◆ Petunjuk Pengerjaan:
a) Menurut kutipan teks, apa visi Pendidikan Kewarganegaraan (PKn)?
b) Tulis ulang bagian kutipan teks mulai dari "PKn sebagai Pendidikan Karater" sampai dengan "dalam kehidupan masyarakatnya.", dengan mengganti "kesadaran hukum" menjadi "ketaatan hukum".

◆ Kutipan Teks:
______
Minggu, 22 Maret 2015

PKn sebagai Pendidikan Karater

PKn sebagai Pendidikan Karakter


PKn memiliki misi sebagai pendidikan demokrasi, pendidikan hukum, pendidikan moral/karakter. Sebagai pendidikan demokrasi, esensinya misi PKn untuk meningkatkan kemampuan partisipasi warga negara dalam mengembangkan dan memelihara system politik demokrasi Pancasila. Sedangkan sebagai pendidikan hukum misi PKn adalah mewujudkan warga Negara yang memiliki kesadaran hukum. Selanjutnya sebagai pendidikan karakter misi PKn adalah membentuk warga negara yang memiliki sikap dan perilaku yang sejalan dengan nilai-nilai Pancasila dan yang berlaku dalam kehidupan masyarakatnya. 



Pendidikan Kewarganegaraan (PKn) memiliki visi sebagai nation and character building. Yakni membangun karakter manusia Indonesia yang Pancasilais, karena ideologi Pancasila merupakan identitas bagi bangsa Indonesia. Selain berdimensi identitas, Pancasila juga berdimensi humanitas (sila kedua dan keempat) dan universalitas (sila pertama  dan keempat) (lihat, Sartono Kartodirdjo,1993: 214). 
Ketika Indonesia menjadi negara merdeka,  proses menjadi bangsa Indonesia terus berlangsung (masih dalam proses pembentukan). Penduduk Indonesia baru lebih merupakan sejumlah kumpulan kelompok etnis dan ras tertentu.  Sehingga tidak mengherankan dalam perjalanan sebagai negara merdeka, NKRI sering dihadapkan pada terjadinya konflik social yang keras dan gerakan separatis yang sangat potensial menimbulkan disintegrasi bangsa. Pada negara bangsa yang demikian, “bangsa itu akan  terbentuk ketika telah adanya kesepakatan bentuk partisipasi politik dan rezim politik (konstitusi) yang hendak dikembangkan”. (Ramlan Surbakti, 1992).
Kesepakatan ini mulai menemukan bentuknya pada era reformasi ini. PKn yang bertujuan mengembangkan kompetensi warga negara berpartisipasi secara bertanggung jawab /sesuai  dengan konstitusi (UUD 1945) yang sedang dikembangkan di era reformasi ini menduduki posisi strategis dalam pembangunan karakter kebangsaan ini.
______
◆ Bagian Data:
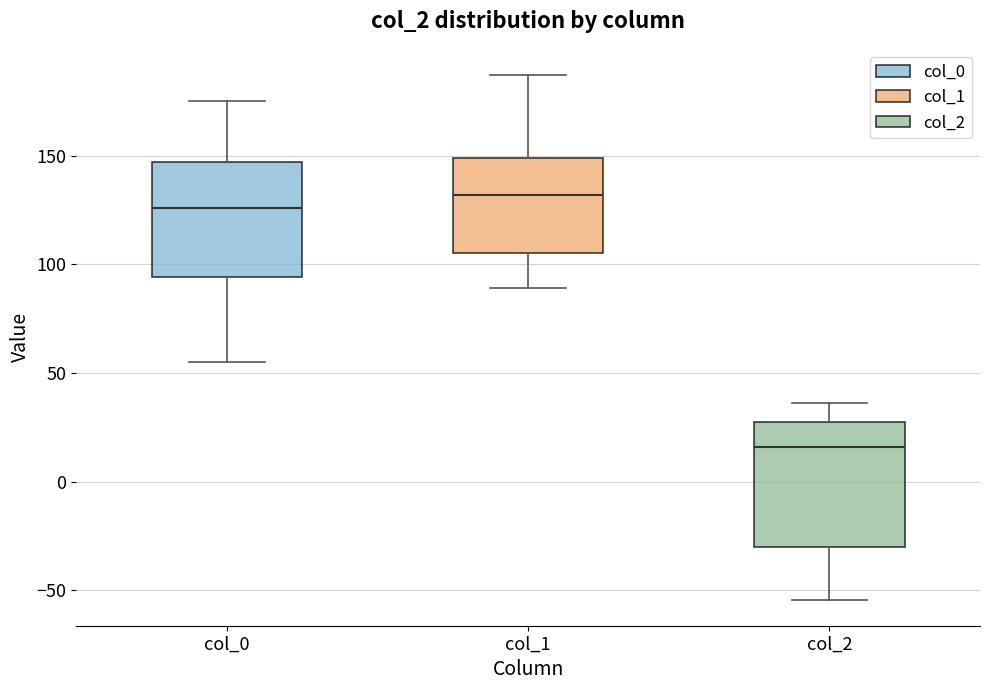

Which box's median line is the highest?

col_1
______
◆ Jawaban Soal:
a) PKn memiliki visi sebagai nation and character building.

b)
PKn sebagai Pendidikan Karater

PKn sebagai Pendidikan Karakter


PKn memiliki misi sebagai pendidikan demokrasi, pendidikan hukum, pendidikan moral/karakter. Sebagai pendidikan demokrasi, esensinya misi PKn untuk meningkatkan kemampuan partisipasi warga negara dalam mengembangkan dan memelihara system politik demokrasi Pancasila. Sedangkan sebagai pendidikan hukum misi PKn adalah mewujudkan warga Negara yang memiliki ketaatan hukum. Selanjutnya sebagai pendidikan karakter misi PKn adalah membentuk warga negara yang memiliki sikap dan perilaku yang sejalan dengan nilai-nilai Pancasila dan yang berlaku dalam kehidupan masyarakatnya.